Summary measures that are returned include a table formatted for reporting (along with raw results for further processing). Futures updated will extend the S3 methods used above to smooth access to this output.
knitr::kable(estimates$summary$summarised_results$table)
Region | New confirmed cases by infection date | Expected change in daily cases | Effective reproduction no. | Rate of growth | Doubling/halving time (days) |
---|---|---|---|---|---|
realland | 2107 (1168 – 3633) | Likely decreasing | 0.86 (0.62 – 1.2) | -0.039 (-0.11 – 0.043) | -18 (16 – -6.1) |
testland | 2075 (1164 – 3683) | Likely decreasing | 0.86 (0.61 – 1.2) | -0.041 (-0.12 – 0.052) | -17 (13 – -6) |
A range of plots are again returned (with the single summary plot shown below).

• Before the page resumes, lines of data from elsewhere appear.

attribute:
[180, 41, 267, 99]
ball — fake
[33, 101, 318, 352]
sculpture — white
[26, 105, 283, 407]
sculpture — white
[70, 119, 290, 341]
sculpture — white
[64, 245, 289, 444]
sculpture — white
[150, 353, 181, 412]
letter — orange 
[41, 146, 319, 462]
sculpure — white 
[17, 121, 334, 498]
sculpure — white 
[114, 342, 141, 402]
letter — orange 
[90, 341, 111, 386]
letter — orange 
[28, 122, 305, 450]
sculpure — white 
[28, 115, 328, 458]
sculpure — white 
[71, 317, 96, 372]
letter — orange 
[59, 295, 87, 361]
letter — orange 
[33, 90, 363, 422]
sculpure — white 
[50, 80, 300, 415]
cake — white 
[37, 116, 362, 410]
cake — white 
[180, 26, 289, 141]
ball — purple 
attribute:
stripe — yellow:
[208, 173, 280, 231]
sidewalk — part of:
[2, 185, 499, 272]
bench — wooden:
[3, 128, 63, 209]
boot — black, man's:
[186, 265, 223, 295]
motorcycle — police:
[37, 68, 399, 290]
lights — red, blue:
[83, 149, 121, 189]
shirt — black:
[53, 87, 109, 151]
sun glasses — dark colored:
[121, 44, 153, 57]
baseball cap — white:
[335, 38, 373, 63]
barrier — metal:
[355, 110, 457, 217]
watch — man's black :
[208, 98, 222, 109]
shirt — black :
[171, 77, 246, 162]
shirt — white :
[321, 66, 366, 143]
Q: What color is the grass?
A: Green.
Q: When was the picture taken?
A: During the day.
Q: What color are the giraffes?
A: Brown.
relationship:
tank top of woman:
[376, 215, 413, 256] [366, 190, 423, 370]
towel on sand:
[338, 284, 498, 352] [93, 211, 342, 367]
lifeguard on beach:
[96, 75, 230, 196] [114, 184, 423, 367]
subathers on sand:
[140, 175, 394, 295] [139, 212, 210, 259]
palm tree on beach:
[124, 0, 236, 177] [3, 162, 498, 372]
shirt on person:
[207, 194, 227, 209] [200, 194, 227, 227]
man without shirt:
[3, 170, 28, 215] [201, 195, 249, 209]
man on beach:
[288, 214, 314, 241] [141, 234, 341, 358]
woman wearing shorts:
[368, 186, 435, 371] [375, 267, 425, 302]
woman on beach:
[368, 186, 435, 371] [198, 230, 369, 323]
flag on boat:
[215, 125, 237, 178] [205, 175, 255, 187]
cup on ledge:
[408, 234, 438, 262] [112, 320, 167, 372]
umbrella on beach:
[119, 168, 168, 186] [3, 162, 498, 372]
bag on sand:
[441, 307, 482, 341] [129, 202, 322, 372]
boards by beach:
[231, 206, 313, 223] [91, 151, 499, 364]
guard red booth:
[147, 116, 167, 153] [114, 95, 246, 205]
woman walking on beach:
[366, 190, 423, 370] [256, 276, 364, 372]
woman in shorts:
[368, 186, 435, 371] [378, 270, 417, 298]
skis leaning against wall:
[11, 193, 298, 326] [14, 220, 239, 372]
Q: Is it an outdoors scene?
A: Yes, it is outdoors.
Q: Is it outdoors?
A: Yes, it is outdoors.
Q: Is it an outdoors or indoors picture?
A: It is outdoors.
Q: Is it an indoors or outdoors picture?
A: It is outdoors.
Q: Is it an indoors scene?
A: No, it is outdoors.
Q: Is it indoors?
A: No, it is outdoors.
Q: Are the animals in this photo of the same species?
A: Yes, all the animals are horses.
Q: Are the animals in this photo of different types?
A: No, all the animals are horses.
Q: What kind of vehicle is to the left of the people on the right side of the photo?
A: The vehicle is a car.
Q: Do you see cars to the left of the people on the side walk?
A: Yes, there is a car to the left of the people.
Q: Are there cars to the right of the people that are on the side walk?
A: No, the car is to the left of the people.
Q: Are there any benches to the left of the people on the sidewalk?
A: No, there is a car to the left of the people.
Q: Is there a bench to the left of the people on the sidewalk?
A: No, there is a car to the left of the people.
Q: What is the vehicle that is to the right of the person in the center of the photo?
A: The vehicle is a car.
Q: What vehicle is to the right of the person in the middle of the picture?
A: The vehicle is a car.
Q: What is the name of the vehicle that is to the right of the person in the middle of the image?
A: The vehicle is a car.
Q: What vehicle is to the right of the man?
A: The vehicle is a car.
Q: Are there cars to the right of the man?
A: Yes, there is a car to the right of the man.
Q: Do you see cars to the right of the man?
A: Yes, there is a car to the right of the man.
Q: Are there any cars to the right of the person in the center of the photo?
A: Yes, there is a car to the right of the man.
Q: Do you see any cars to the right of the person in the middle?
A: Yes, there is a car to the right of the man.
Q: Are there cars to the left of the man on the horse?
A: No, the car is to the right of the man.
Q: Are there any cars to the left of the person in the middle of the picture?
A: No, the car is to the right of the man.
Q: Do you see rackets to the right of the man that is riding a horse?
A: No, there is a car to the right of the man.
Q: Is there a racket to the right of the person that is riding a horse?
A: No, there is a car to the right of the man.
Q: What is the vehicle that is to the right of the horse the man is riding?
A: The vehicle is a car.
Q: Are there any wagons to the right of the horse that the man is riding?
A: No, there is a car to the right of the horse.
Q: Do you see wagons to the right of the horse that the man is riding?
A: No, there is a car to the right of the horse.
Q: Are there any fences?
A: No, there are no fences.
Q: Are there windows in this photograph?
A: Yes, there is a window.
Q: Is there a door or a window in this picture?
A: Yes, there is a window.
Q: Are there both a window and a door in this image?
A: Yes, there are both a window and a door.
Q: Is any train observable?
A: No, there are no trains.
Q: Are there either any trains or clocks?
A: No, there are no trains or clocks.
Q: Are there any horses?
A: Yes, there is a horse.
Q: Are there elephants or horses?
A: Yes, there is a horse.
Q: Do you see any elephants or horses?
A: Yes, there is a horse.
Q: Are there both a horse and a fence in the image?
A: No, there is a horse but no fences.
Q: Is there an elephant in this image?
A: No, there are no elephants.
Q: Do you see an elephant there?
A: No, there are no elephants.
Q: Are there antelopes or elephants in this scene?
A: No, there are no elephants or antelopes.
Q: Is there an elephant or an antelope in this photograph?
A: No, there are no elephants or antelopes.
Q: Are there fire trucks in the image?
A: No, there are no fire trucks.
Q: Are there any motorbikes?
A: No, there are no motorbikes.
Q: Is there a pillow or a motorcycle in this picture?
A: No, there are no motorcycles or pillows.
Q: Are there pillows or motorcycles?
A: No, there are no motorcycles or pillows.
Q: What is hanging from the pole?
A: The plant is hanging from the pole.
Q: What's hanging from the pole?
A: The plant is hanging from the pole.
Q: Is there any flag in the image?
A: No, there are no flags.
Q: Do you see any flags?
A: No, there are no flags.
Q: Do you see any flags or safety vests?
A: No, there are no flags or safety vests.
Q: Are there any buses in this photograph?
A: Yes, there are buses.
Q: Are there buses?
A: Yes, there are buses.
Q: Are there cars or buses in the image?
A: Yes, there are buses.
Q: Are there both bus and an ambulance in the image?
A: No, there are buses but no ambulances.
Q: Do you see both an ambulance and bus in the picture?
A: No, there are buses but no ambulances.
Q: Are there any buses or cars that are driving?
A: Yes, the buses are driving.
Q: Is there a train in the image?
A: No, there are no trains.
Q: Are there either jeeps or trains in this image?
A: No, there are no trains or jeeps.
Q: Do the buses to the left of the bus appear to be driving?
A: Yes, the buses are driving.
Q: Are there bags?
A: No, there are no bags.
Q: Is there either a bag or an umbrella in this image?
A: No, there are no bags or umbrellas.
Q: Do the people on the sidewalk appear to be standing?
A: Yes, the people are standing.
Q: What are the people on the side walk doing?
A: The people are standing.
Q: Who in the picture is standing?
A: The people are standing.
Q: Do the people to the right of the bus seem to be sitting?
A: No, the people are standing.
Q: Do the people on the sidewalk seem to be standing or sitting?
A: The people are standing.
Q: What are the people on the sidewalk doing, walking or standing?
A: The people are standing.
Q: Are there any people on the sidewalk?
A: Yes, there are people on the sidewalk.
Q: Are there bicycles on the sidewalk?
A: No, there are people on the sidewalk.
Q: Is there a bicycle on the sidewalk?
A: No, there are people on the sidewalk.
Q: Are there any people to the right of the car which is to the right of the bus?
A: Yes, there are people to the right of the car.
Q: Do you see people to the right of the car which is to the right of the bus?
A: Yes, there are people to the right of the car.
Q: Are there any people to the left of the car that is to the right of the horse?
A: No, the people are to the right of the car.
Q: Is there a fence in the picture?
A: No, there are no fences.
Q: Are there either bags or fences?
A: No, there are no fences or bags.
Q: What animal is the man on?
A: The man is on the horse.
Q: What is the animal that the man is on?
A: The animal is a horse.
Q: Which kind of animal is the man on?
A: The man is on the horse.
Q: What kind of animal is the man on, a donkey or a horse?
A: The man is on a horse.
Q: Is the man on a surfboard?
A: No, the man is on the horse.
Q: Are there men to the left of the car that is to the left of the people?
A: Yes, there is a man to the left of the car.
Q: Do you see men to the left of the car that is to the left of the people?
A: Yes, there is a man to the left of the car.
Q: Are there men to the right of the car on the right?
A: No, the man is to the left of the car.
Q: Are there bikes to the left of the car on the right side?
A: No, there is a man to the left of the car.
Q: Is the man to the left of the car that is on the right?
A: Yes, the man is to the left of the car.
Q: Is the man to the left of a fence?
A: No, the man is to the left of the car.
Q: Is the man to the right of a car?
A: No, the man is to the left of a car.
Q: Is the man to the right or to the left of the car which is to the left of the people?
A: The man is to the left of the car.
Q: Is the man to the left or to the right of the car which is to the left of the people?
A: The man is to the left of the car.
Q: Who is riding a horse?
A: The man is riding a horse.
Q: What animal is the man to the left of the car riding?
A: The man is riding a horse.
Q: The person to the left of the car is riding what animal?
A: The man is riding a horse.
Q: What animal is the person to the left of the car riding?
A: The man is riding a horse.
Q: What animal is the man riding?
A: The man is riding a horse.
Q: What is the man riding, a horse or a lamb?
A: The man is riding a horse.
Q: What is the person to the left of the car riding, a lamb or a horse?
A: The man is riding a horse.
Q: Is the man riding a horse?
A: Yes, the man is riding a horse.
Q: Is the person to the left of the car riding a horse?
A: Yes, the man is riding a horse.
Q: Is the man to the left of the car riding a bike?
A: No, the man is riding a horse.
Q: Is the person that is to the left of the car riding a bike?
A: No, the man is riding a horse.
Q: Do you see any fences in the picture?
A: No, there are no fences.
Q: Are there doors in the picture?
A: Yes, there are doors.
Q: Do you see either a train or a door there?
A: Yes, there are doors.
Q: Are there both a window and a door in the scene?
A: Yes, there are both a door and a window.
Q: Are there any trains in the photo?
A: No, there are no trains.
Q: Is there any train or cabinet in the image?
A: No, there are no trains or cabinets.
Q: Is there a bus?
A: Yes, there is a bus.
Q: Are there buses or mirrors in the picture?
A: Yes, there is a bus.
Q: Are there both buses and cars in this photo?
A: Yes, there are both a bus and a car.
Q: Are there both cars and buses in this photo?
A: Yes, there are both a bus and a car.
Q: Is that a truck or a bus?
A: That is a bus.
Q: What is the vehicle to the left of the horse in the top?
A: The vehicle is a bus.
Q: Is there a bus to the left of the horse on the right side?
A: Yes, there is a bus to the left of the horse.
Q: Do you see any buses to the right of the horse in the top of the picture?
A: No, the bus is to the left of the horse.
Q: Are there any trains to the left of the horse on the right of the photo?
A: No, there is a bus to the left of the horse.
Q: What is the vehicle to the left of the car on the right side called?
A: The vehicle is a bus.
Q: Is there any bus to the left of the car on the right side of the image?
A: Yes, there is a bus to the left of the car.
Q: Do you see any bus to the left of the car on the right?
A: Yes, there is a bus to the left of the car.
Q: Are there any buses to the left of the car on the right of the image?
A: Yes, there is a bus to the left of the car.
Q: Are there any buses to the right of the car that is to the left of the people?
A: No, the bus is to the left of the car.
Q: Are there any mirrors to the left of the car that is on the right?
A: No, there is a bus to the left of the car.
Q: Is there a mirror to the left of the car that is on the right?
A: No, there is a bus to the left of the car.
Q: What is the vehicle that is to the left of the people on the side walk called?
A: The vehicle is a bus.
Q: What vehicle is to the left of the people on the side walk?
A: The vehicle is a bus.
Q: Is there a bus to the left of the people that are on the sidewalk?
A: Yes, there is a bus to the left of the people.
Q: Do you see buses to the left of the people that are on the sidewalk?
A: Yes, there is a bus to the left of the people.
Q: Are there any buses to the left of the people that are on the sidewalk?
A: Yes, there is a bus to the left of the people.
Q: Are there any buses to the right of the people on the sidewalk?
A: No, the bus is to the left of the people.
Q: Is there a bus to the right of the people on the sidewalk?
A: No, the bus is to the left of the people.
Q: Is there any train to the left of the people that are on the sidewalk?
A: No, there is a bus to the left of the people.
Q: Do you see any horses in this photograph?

estimates$summary$summary_plot
Reporting templates
Rmarkdown templates are provided in the package (templates
) for
semi-automated reporting of estimates. If using these templates to
report your results please highlight our
limitations as these
are key to understanding the results from {EpiNow2}
.
Contributing
File an issue here if you have identified an issue with the package. Please note that due to operational constraints priority will be given to users informing government policy or offering methodological insights. We welcome all contributions, in particular those that improve the approach or the robustness of the code base. We also welcome additions and extensions to the underlying model either in the form of options or improvements.